Claude Rétat est de nouveau à l’origine de la publication de ce grand roman, perdu, oublié et enfin accessible aux Classiques Garnier (2018).

Deux articles de Romain Broussais, historien du droit à l’Université de Rouen, rendent compte de l’originalité de ce roman de Louise Michel. On peut les lire dans les deux derniers numéros de la revue Droit et littérature : le n° 7 2023, p. 161-177 et le n° 8 2024, p. 293-306. « Diffuser l’anarchie par la fiction » : tel est le titre du second article qui définit bien l’objectif clé de la romancière.

« Dans ce passage londonien, Louise Michel persiste dans les thématiques classiques de l’anarchisme politique mais aborde également des thématiques sociales auxquelles elle confronte des idées. » (Romain Broussais, « Diffuser l’anarchie par la fiction », Droit et littérature, n° 8 2024, p. 293)

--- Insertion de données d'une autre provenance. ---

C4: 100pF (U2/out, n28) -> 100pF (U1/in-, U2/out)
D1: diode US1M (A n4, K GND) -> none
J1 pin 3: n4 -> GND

Revue Droit et littérature

Tandis que la première partie du roman se situe en Russie, la deuxième se déroule à Londres où la romancière a dû se réfugier en 1890. Elle y retrouve de nombreux exilés européens identifiés comme anarchistes, sous haute surveillance de la police britannique. Elle rédige donc ce roman d’inspiration autobiographique pendant les deux années 1890 et 1891.

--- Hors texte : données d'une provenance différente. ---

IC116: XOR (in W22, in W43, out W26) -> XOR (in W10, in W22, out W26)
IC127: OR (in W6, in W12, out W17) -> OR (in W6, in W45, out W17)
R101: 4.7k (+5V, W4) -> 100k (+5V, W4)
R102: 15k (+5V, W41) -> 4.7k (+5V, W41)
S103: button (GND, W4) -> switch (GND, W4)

En même temps qu’elle écrit, elle se consacre à la création d’une école internationale, destinée à accueillir les enfants de tous ces réfugiés. Elle n’en poursuit pas moins ses activités de militante anarchiste. Son école est d’ailleurs rapidement fermée : la police y découvrit des explosifs et du matériel de fabrication de bombes.

Dénoncer le pouvoir : au coeur du roman de Louise Michel

Le juge par Honoré Daumier
Le juge, la mère et l’enfant par Honoré Daumier

Paul et Ebenezer sont les principaux personnages de La Chasse aux loups ; ils font pénétrer le lecteur dans « la fange miséreuse londonienne ». Selon Romain Broussais, le roman à idées de Louise Michel a un objectif essentiel : dénoncer le pouvoir, « ennemi commun de l’humanité », comme le nomme la romancière (p. 110). Or l’ennemi premier, le plus redoutable, c’est l’Etat, le « maître des maîtres » (p. 115).

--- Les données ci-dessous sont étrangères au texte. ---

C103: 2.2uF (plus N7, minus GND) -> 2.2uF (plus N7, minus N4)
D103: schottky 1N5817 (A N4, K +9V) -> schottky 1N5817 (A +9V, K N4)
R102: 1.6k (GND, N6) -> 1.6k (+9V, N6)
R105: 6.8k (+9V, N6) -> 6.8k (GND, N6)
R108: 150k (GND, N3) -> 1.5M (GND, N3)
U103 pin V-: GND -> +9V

Le roman met concrètement en scène les agents du pouvoir de l’Etat. Le « policeman » anglais est ainsi omniprésent. Mais le plus redoutable, c’est le juge. En effet, le pouvoir du policier est affaibli, d’après Louise Michel, car « la discipline broie l’intelligence » (p. 114), alors que le juge, bras armé de l’Etat, incarcère, sait ce qu’il fait en usant de son pouvoir impitoyable.

Autres agents du pouvoir : le capital, les riches sont violemment stigmatisés comme les responsables de la misère des ouvriers exploités :

« Les fourrures dont vous êtes couverts vous désignent à la défiance générale ».

L’alternative anarchiste et la question sociale

Face à la menace du pouvoir sous toutes ses formes, Louise Michel préconise l’action, « la chasse aux loups ». Dans son article, Romain Broussais cite cette phrase terrible et caractéristique de la détermination de l’écrivaine : il faut « reprendre aux fauves du pouvoir le monde dévoré par eux aux dépens de la misère et de la mort de tous ». Toute sa vie, la romancière a été confrontée à l’horreur de la pauvreté dont son altruisme naturel a été mortellement blessé. Elle a affronté la maison de correction, la prison à plusieurs reprises, la déportation en Nouvelle Calédonie, afin de porter sans concession ses convictions sociales égalitaristes.

A travers la fiction, comme dans ses multiples conférences, elle a prôné un idéal collectif d’humanité articulé au souci immédiat du bien de chaque individu. Elle fut soutenue comme une héroïne de la liberté par Clémenceau qui lui écrivit pendant son long exil en Nouvelle Calédonie et qui la sauva de la prison. Elle fut admirée par Victor Hugo qui lui consacra un poème, « Viro major » et qui ne cessa de l’encourager par une correspondance assidue.

Louise Michel romancière sut porter dans la fiction littéraire le combat et les idées en faveur des plus fragiles de la société. Son œuvre est toujours d’actualité.

« La République que nous voulons, c’est celle où tout le monde travaille, mais aussi où tout le monde peut consommer ce qui est nécessaire à ses besoins. » (Défense de Louise Michel, Imprimerie du Progrès, 1883, discours prononcé par Louise Michel devant la cour d’assises de la Seine).